Stopping the cycle of foster care runaways
She sat hunched like a shivering puppy, by a sign with arrows pointed in opposite directions and the warning: “My way. The highway.” Oversized glasses slipped down the bridge of her nose, stopped by a small stud piercing. Her dark hair was pulled back in a loose bun, her expression rueful.
The round-faced 17-year-old waited alone in a corner, steeling herself for a scolding from an adult.
Angel had recently run away from an emergency shelter at a Child Protective Services office in Houston, where she had been placed because the state had nowhere else to put her.
She didn’t want to be there, bunking in a room with old board games and mismatched blankets, a security guard in the lobby, and slogans like “Believe” and “Dream” stenciled on the walls – exhortations that seem like taunts.
So she took off, like dozens of foster kids who would rather risk the dangers of the street than stay in state custody.
As the teenager nibbled on a Pop-Tart, Shitonda Johnson hustled down the hallway on the second floor of the CPS building.

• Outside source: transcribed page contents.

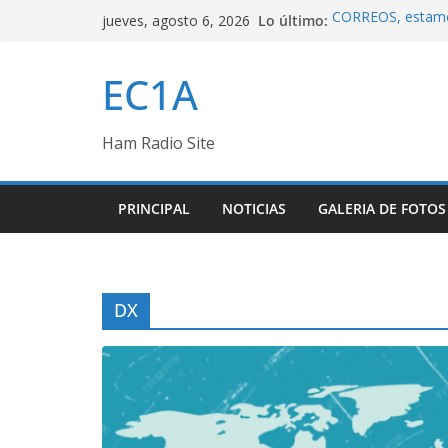
Saltar
Lo último:
CORREOS, estamos 
jueves, agosto 6, 2026
al
Blog D44EC
Equipamiento
contenido
EC1A
Vacaciones 2026
CT7/EC1A, Log r
Ham Radio Site
PRINCIPAL
NOTICIAS
GALERIA DE FOTOS
DX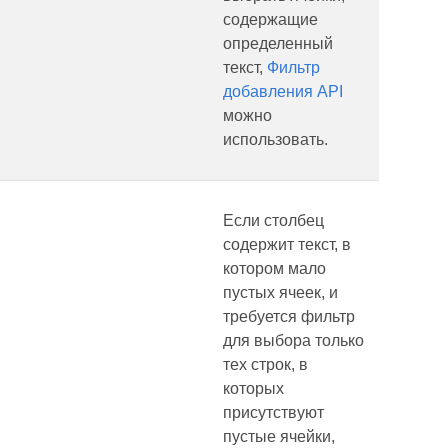
содержащие
определенный
текст,
Фильтр
добавления API
можно
использовать.
Если столбец
содержит текст, в
котором мало
пустых ячеек, и
требуется фильтр
для выбора только
тех строк, в
которых
присутствуют
пустые ячейки,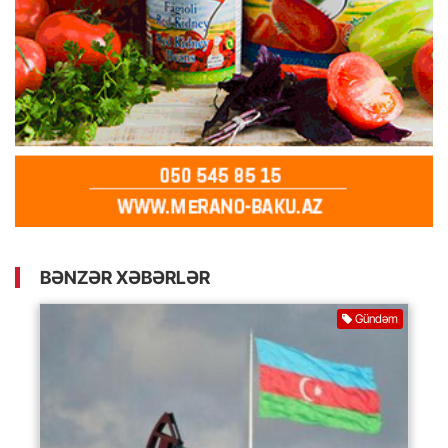
BƏNZƏR XƏBƏRLƏR
Gündəm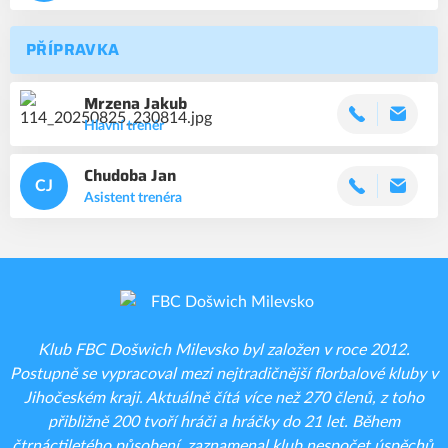
PŘÍPRAVKA
Mrzena
Jakub
Hlavní trenér
Chudoba
Jan
CJ
Asistent trenéra
Klub FBC Došwich Milevsko byl založen v roce 2012.
Postupně se vypracoval mezi nejtradičnější florbalové kluby v
Jihočeském kraji. Aktuálně čítá více než 270 členů, z toho
přibližně 200 tvoří hráči a hráčky do 21 let. Během
čtrnáctiletého působení zaznamenal klub nespočet úspěchů.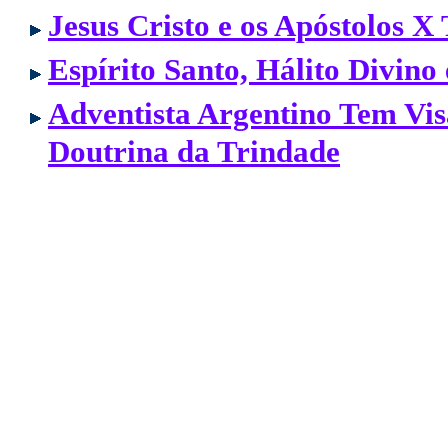
Jesus Cristo e os Apóstolos X 
Espírito Santo, Hálito Divin
Adventista Argentino Tem Vi
Doutrina da Trindade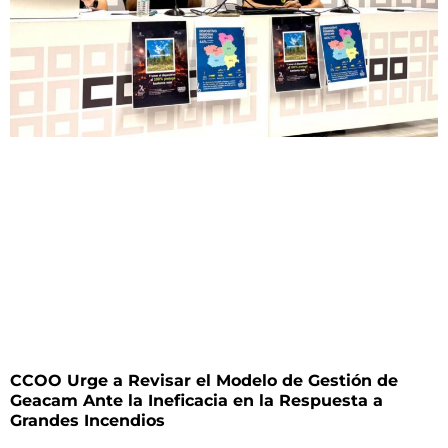
CCOO Urge a Revisar el Modelo de Gestión de
Geacam Ante la Ineficacia en la Respuesta a
Grandes Incendios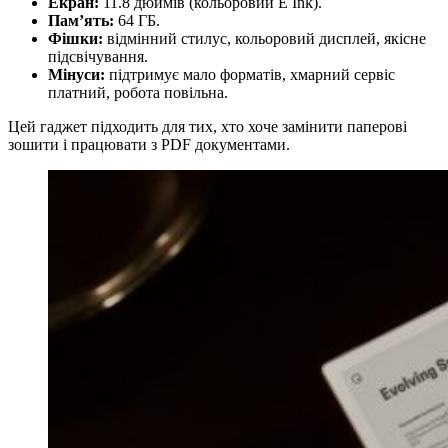
Екран:
11.8 дюймів (кольоровий E Ink).
Пам’ять:
64 ГБ.
Фішки:
відмінний стилус, кольоровий дисплей, якісне
підсвічування.
Мінуси:
підтримує мало форматів, хмарний сервіс
платний, робота повільна.
Цей гаджет підходить для тих, хто хоче замінити паперові
зошити і працювати з PDF документами.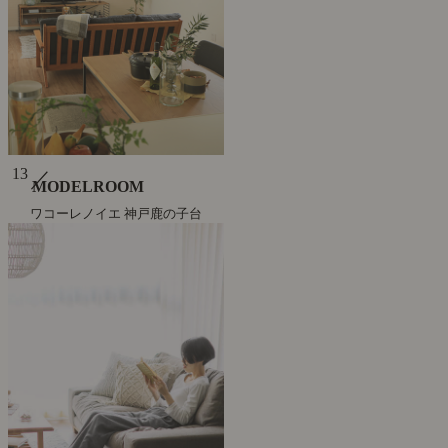
13
／
MODELROOM
ワコーレノイエ 神戸鹿の子台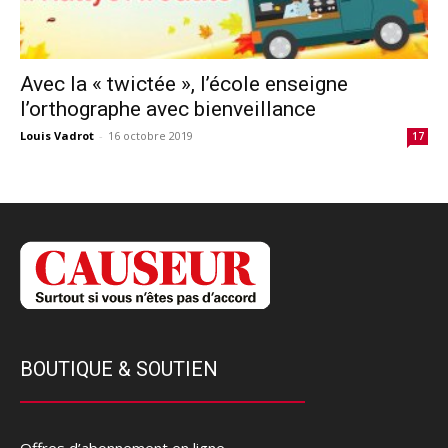
Avec la « twictée », l’école enseigne
l’orthographe avec bienveillance
Louis Vadrot
-
16 octobre 2019
17
BOUTIQUE & SOUTIEN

She hovered over Angel, her voice suddenly softening from the crisp just-business-ma’am diction honed by her years in law enforcement.
“How are you? Is that your lunch?” Johnson asked in a maternal tone. “Come on, sweetie.”
She led Angel to a conference room.
Johnson’s assignment: Find out why Angel had taken off, what happened while she was missing, and, if she could, persuade her not to run again.
As a special investigator with the Department of Family and Protective Services, she had seen what happens to runaway foster kids. Pimps eager to lure them into prostitution. Men who offer help but deliver sexual assault. A swift descent into homelessness and hunger.
Johnson braced herself for Angel’s story.